• **ACTIVITY**: Starting from the first line below, count every line holding the word "designations", then state the total alone.

Top of EXCERPTED DATA

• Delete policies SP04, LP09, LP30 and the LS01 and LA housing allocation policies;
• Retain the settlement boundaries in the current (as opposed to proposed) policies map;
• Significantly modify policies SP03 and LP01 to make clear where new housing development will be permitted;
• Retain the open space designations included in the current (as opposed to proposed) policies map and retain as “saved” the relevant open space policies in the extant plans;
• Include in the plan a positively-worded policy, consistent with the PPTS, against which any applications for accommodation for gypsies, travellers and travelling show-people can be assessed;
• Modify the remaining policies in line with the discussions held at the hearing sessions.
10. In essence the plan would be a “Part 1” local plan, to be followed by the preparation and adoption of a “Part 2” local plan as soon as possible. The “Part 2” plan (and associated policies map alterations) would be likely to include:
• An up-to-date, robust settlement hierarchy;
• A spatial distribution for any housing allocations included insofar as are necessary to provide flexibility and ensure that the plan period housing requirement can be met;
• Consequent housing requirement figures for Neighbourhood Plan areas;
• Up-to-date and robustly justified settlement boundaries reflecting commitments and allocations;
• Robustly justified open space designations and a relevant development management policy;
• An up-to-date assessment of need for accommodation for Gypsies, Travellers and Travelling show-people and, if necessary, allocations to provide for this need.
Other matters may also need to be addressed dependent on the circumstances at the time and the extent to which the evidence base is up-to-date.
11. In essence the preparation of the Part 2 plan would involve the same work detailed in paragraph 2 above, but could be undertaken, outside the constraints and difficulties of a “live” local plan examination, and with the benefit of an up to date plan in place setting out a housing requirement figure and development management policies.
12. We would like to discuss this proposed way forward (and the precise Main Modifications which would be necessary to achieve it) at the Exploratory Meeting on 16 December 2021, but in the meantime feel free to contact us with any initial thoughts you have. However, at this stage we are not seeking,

Bottom of EXCERPTED DATA
Top of EXCERPTED DATA

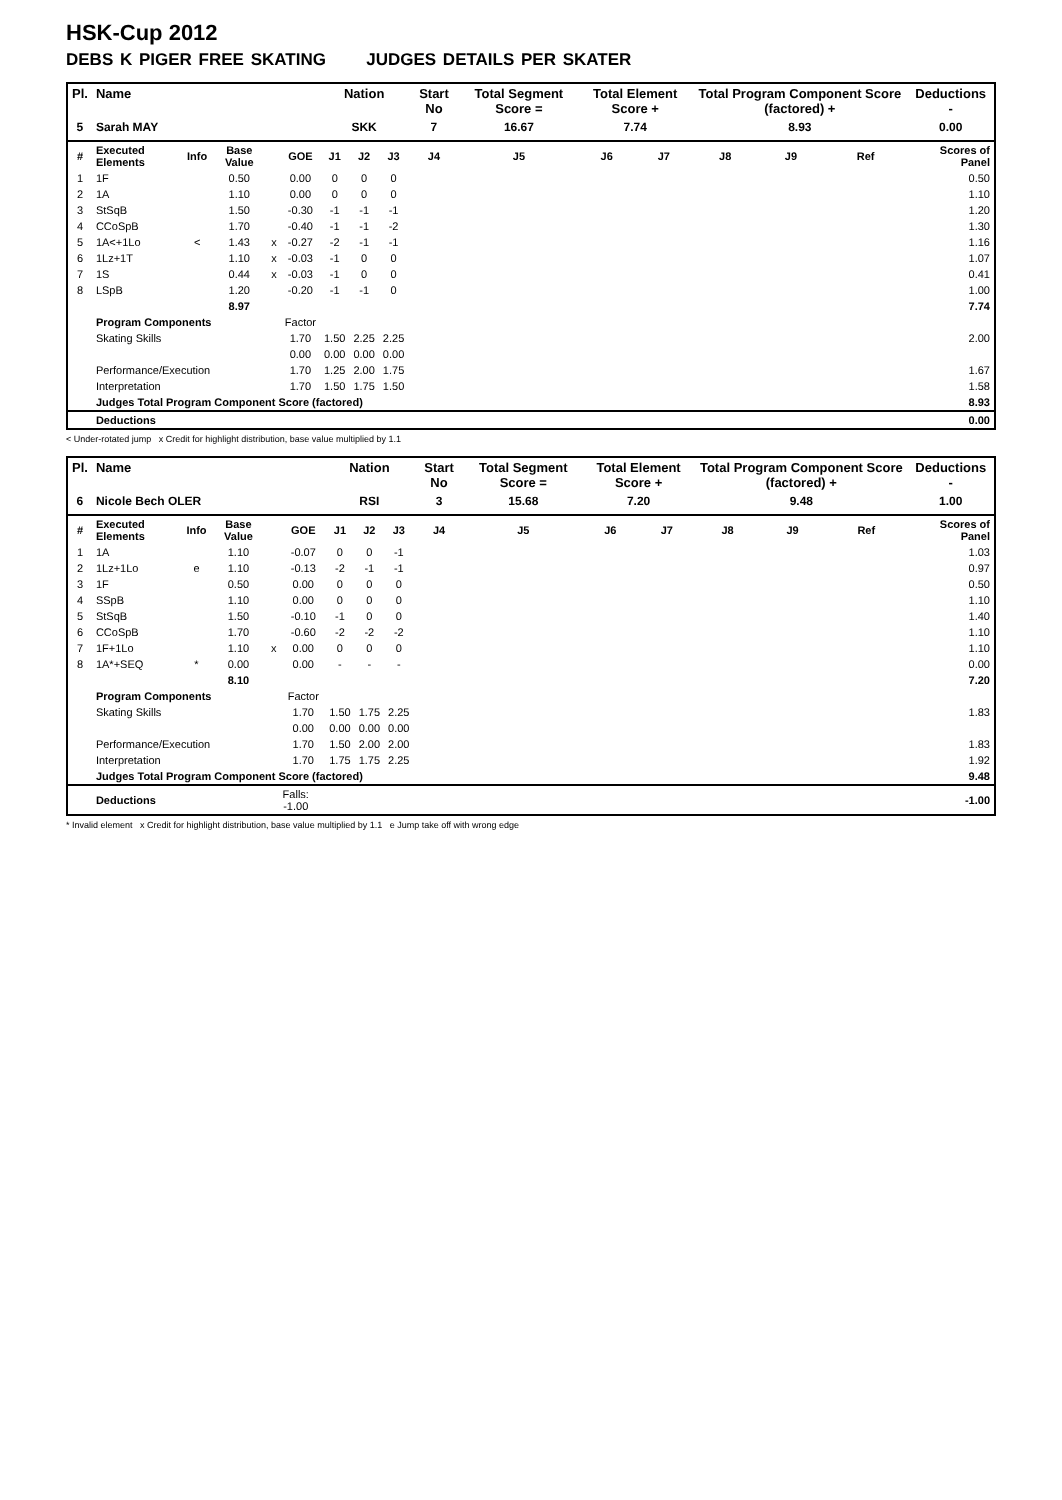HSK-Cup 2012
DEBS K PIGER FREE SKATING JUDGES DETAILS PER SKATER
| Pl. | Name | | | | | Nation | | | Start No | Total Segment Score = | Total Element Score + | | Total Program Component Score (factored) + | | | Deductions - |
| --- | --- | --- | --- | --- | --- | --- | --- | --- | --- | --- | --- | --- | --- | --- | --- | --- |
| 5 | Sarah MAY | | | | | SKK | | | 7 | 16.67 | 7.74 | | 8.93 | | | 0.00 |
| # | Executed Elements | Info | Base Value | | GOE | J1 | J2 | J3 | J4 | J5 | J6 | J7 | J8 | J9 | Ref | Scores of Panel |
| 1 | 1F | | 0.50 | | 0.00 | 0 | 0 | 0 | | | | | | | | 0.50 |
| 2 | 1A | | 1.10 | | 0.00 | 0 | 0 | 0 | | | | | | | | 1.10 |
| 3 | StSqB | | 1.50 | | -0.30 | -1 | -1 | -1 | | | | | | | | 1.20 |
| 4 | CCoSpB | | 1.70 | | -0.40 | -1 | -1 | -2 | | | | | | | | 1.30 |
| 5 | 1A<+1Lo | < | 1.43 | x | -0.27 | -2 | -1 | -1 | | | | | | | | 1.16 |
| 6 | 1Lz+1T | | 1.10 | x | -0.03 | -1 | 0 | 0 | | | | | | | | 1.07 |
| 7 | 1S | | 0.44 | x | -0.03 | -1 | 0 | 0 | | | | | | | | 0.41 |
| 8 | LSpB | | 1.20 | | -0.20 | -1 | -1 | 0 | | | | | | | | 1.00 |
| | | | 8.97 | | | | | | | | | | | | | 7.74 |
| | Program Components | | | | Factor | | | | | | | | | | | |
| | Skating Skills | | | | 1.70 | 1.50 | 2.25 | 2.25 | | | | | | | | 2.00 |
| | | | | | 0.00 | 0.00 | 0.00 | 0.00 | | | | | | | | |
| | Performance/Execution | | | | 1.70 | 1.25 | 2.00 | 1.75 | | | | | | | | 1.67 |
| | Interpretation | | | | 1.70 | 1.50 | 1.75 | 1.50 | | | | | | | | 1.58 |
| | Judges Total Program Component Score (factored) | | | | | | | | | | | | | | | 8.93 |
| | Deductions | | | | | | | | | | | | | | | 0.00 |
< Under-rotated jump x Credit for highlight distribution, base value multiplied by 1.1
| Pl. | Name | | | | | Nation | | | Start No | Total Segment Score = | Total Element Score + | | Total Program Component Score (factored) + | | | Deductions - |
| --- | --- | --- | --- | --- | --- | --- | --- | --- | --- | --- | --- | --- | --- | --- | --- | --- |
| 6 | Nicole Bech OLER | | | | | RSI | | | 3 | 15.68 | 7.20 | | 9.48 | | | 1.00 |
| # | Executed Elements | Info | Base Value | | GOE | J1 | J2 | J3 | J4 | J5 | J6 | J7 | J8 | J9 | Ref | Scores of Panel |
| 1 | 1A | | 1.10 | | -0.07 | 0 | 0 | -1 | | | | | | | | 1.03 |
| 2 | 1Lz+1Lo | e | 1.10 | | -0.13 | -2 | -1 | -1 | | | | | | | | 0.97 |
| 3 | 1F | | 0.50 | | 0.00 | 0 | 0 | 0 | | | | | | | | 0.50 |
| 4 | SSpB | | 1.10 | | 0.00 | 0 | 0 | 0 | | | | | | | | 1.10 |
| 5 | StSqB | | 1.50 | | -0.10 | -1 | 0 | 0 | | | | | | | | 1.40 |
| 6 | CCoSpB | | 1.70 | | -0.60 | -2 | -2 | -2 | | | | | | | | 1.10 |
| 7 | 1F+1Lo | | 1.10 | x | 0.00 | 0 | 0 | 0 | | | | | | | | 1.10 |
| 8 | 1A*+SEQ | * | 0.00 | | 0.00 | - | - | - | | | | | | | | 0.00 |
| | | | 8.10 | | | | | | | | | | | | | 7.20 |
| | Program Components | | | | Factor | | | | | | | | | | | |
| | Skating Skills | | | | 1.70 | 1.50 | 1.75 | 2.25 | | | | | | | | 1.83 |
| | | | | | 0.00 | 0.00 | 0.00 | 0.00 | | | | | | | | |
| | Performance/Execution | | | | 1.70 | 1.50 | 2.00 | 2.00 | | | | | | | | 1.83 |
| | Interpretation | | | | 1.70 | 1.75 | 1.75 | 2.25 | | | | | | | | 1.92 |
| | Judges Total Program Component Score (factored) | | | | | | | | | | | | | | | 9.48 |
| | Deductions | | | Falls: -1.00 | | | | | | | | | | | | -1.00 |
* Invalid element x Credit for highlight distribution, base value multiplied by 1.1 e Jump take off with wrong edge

Bottom of EXCERPTED DATA
Top of EXCERPTED DATA

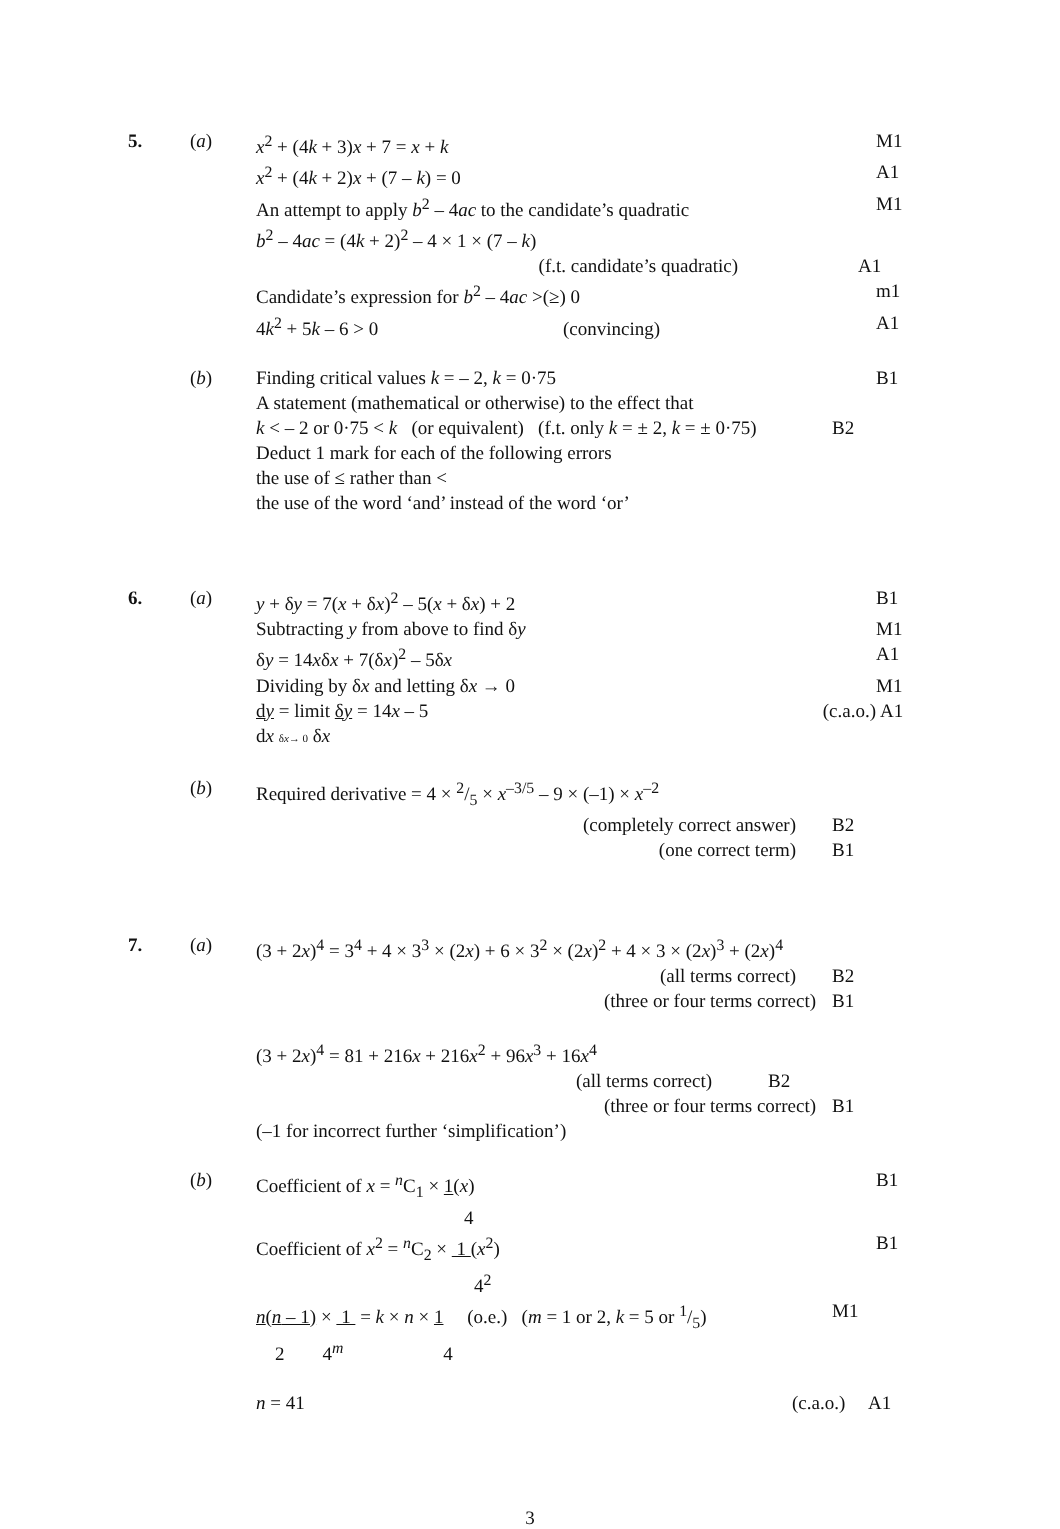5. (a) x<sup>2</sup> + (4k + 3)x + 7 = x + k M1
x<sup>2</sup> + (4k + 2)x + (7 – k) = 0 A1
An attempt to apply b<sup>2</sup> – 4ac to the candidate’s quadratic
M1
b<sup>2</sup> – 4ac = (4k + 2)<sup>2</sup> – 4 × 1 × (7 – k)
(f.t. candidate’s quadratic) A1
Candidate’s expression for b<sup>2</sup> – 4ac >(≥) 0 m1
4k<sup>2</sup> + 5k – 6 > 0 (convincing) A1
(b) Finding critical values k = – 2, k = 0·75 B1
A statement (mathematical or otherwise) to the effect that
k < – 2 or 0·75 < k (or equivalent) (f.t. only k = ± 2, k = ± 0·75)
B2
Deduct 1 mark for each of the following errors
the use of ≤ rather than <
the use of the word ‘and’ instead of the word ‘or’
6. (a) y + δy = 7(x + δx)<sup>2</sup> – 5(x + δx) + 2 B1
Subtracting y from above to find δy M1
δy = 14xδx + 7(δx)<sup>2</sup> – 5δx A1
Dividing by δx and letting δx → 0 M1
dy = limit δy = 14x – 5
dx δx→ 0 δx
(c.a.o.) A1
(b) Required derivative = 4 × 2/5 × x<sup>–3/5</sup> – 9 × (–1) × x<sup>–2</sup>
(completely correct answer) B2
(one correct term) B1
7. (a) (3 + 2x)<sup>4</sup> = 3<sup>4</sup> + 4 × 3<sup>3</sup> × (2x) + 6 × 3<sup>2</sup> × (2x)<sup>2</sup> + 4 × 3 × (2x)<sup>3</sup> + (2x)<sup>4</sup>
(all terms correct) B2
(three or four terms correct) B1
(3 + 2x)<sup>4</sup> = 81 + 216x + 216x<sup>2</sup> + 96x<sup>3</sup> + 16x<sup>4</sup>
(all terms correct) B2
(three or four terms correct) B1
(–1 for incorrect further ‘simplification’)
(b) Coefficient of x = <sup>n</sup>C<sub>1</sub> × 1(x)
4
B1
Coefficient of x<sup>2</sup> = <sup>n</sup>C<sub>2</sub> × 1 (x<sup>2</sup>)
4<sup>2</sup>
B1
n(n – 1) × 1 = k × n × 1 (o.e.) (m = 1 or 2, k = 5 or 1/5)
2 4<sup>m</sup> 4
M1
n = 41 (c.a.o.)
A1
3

Bottom of EXCERPTED DATA

• **EXERCISE OUTPUT**: 2